> Challenge: Report how many lines in the records below contain the string "Liberation". Reply with the number alone.

## begin

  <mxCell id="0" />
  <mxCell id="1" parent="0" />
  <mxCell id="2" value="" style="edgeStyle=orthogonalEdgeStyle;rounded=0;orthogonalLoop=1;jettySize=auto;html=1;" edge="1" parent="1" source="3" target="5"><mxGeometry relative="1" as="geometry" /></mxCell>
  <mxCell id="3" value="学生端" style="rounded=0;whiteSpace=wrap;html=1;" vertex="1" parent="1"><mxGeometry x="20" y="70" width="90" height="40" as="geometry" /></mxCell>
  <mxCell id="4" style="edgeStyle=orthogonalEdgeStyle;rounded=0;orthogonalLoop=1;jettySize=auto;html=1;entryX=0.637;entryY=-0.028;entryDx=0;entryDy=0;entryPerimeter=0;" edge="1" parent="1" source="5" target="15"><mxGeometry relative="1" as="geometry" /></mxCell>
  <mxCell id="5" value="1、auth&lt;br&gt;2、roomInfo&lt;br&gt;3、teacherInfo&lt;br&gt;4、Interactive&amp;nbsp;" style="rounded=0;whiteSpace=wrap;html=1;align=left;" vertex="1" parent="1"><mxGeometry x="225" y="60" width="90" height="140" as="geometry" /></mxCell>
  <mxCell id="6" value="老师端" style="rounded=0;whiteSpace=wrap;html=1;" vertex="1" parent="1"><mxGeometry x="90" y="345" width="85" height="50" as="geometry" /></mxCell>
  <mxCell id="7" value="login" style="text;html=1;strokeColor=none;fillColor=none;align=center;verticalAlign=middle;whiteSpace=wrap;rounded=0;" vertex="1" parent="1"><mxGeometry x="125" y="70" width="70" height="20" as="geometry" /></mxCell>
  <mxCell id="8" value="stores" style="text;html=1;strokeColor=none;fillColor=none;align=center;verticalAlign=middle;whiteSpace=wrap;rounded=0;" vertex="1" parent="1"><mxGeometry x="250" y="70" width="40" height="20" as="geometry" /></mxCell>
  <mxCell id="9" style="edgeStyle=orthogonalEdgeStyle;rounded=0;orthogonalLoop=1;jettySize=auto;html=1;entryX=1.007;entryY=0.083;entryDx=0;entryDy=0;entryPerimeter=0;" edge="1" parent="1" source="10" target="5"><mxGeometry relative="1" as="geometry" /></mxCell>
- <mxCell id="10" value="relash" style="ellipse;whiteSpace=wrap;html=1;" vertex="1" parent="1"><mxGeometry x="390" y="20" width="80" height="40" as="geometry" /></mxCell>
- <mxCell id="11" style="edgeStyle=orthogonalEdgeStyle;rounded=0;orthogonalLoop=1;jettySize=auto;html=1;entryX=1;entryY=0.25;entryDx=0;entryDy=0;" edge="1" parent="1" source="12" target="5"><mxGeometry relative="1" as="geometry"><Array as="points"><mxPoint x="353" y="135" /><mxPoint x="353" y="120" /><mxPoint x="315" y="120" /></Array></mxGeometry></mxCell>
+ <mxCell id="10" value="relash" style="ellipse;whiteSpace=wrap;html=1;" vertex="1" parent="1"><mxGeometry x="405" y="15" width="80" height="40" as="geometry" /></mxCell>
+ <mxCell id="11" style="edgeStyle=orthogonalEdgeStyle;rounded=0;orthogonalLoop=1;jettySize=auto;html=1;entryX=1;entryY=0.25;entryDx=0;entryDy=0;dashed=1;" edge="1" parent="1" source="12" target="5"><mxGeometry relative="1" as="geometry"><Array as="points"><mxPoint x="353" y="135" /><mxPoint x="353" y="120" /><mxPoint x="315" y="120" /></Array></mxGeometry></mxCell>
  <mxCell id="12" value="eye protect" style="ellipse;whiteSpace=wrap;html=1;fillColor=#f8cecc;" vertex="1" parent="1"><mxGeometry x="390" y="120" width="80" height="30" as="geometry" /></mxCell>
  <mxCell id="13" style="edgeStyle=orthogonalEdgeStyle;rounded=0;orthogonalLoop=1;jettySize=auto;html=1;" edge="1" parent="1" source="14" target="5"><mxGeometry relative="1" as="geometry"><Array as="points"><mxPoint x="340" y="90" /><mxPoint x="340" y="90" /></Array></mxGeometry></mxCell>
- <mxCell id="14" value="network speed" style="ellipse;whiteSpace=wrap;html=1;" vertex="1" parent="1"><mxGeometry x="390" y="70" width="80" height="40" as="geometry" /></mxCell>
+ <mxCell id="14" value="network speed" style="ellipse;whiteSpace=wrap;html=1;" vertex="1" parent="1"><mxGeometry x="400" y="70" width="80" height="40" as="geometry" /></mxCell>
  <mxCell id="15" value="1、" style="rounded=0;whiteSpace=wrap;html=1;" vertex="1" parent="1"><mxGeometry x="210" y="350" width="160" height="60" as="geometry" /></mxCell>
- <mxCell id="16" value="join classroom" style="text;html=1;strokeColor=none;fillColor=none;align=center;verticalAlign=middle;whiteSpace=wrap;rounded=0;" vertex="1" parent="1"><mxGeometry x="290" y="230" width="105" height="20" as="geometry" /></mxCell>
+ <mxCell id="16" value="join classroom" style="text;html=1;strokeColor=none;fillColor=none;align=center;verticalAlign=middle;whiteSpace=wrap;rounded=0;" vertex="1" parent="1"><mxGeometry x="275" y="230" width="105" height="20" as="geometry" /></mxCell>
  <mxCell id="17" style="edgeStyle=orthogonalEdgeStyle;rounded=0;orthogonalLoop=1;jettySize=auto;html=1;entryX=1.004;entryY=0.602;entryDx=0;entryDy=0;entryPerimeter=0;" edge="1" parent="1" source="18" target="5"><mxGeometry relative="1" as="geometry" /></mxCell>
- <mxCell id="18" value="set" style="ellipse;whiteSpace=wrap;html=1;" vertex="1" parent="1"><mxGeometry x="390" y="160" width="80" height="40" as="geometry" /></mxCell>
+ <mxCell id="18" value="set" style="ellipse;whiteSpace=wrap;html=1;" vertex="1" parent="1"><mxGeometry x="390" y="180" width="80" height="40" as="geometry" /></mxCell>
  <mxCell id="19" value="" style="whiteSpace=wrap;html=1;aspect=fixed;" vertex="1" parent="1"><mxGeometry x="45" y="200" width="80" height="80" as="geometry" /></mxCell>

## end
## begin

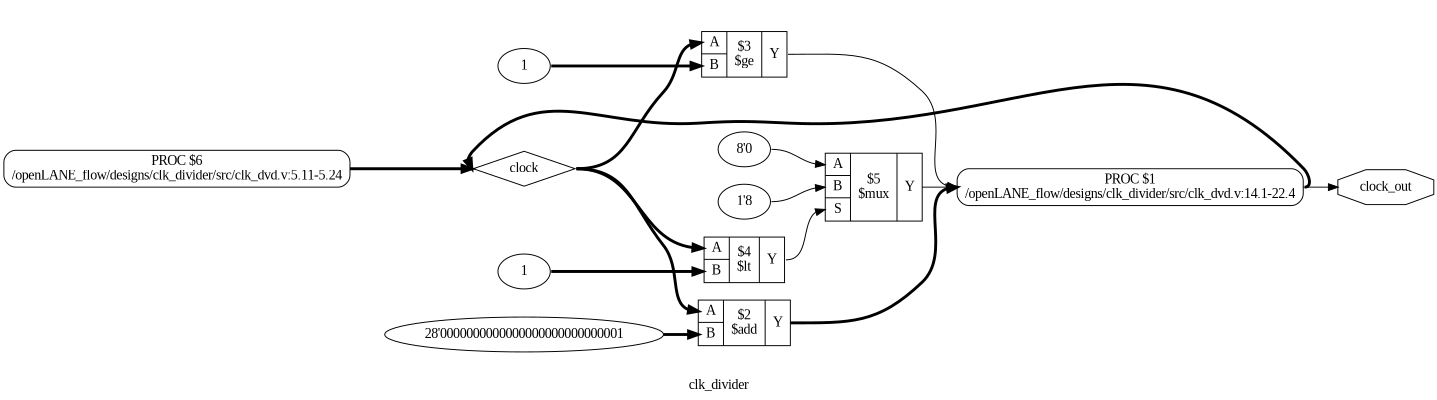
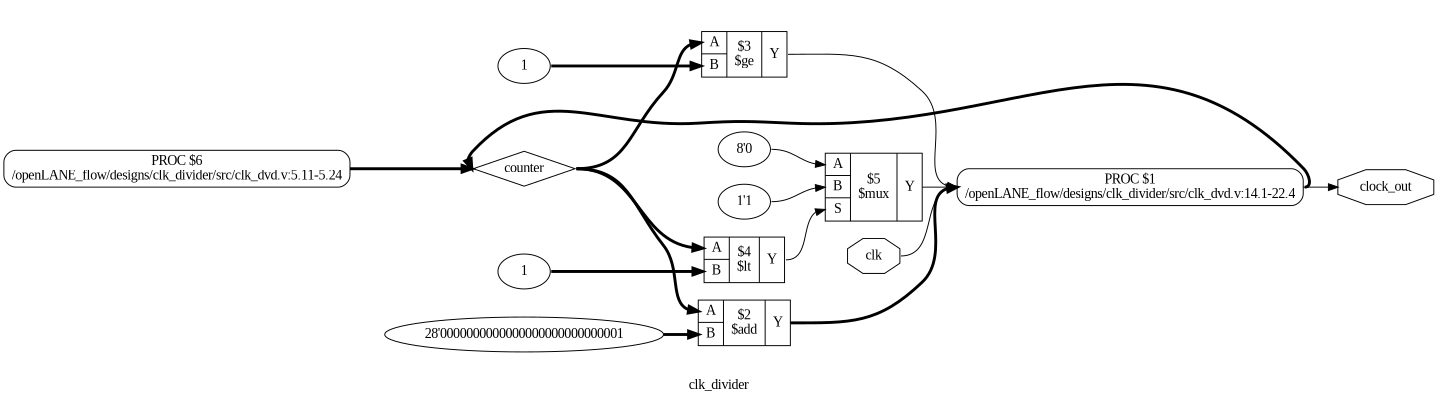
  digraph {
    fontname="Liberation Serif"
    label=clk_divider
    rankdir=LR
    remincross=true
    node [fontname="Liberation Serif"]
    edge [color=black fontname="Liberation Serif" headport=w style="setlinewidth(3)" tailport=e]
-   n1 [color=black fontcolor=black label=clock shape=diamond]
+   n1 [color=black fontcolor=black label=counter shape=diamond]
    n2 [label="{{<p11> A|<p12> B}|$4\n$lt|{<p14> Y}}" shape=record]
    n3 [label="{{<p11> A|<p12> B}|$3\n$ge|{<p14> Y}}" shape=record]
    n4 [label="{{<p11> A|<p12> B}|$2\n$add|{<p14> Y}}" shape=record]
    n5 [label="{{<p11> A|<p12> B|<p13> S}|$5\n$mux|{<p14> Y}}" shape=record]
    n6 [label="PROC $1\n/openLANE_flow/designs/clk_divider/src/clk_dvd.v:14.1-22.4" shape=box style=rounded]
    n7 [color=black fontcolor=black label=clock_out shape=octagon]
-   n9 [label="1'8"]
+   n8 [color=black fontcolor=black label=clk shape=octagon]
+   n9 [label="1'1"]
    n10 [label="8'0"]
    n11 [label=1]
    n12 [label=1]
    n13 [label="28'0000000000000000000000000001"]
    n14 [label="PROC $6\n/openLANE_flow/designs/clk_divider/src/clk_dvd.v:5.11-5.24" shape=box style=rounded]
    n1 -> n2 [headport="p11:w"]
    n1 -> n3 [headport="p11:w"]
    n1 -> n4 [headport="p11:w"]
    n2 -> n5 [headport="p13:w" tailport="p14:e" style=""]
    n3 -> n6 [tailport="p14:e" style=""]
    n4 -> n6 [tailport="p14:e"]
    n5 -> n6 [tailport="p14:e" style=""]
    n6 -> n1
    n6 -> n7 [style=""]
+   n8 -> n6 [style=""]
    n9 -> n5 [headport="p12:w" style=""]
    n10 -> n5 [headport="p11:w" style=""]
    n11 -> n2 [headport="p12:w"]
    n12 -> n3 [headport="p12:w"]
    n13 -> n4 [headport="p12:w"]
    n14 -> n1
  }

## end

> Response for this exercise: 3